Like a samurai or soldier who has possibly converted to a spiritual path, but because of their situation, still has to
kill. But, I'm also asking that if there is such a desire for something, and all the causes and conditions are in place
for the action and result, does that process have to happen? Like, does a person completely caught in alcoholism
have to kind of purify the addiction by paying the debt? I'm not saying that this is a justification to do whatever you
want, because if you think you can do whatever you want, you already have a choice. I'm just wondering if in a
seemingly choice-less situation, can you still practice, with something such as nembutsu and fulfill the debt? Or,
if resistance is necessary?

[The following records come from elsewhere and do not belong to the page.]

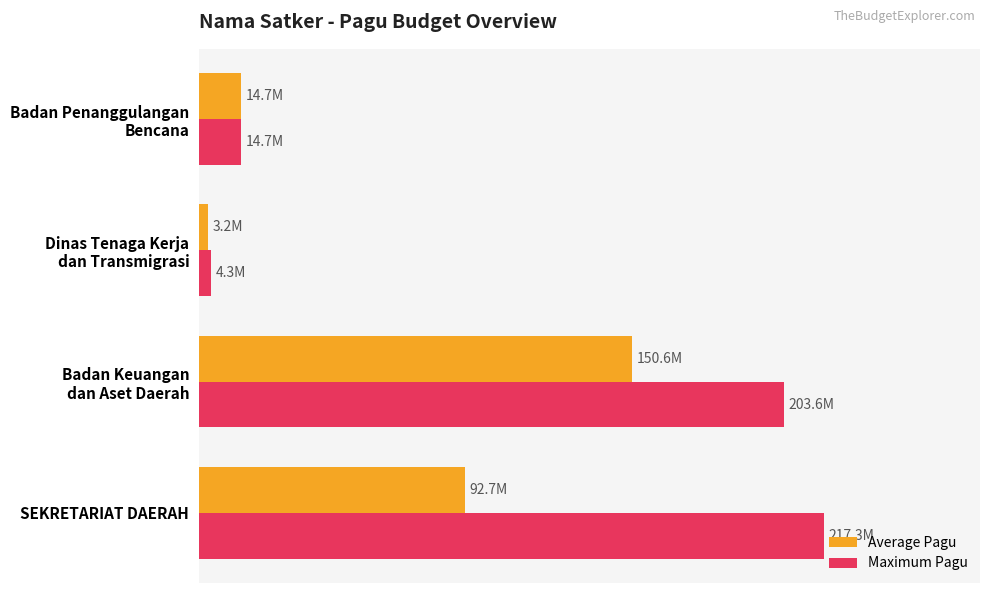

At which label does Average Pagu reach its peak?

Badan Keuangan
dan Aset Daerah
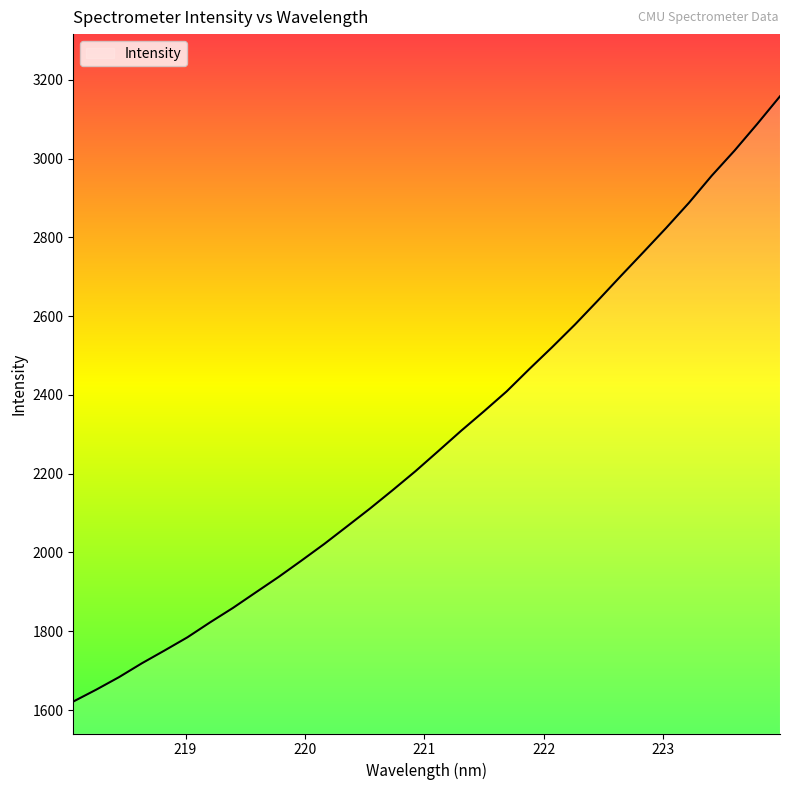

What is the difference between the maximum and minimum values?

1536.7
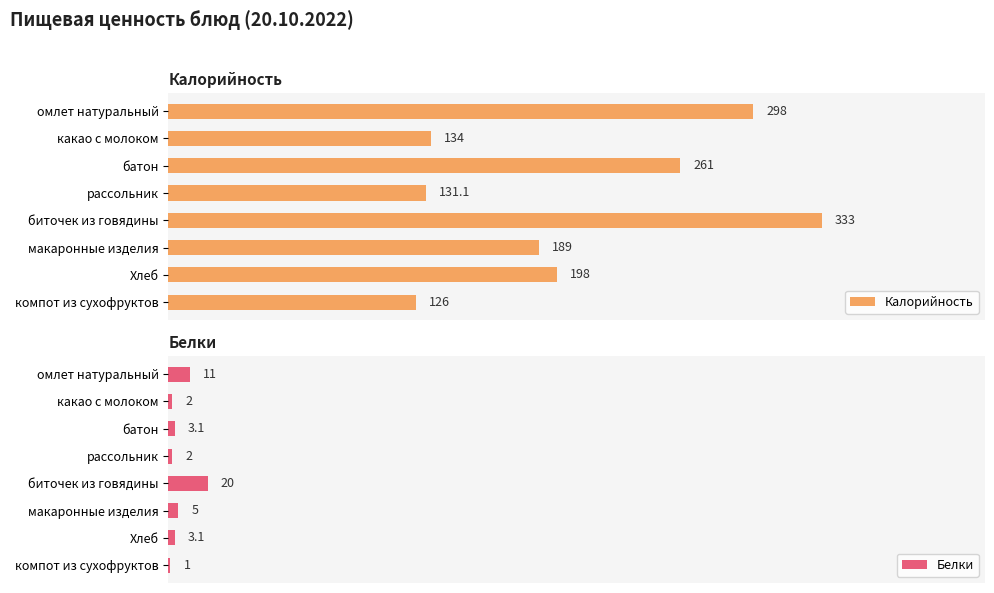

How many distinct data groups are displayed?

2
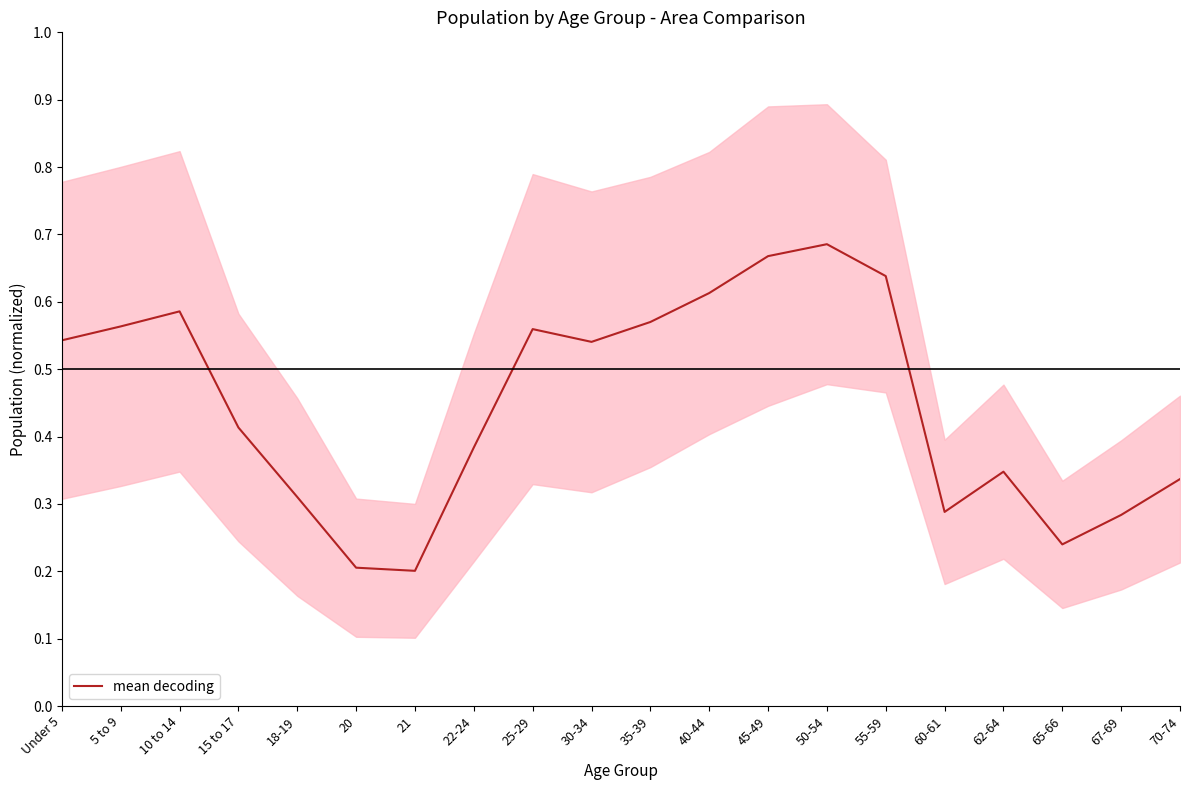

What is the value of the 13th point from the left?

0.7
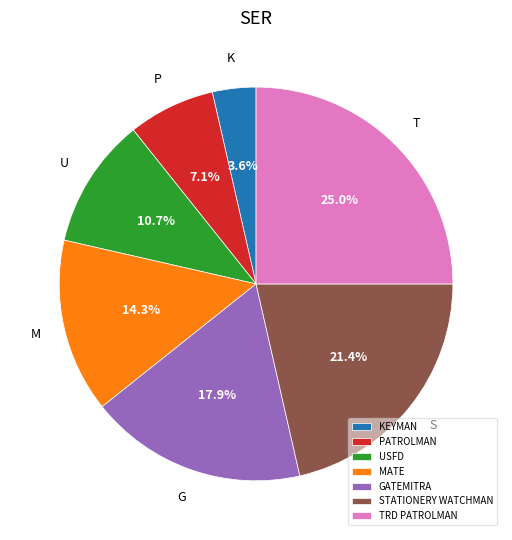

Combined, what portion of the pie is TRD PATROLMAN and KEYMAN?

28.6%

I mean, we all know what a completely harmful act is, but many acts are in a grey area.
So, I don't know how clear this is, but I wonder if we really have a choice, or if it's just to live life as it is, with
Amitabha's name always remembered? Or, just to do things with a kind of general mindfulness until the message becomes
clear on what is harmful and what is beneficial. Anyway, I apologize if this is covered in another thread.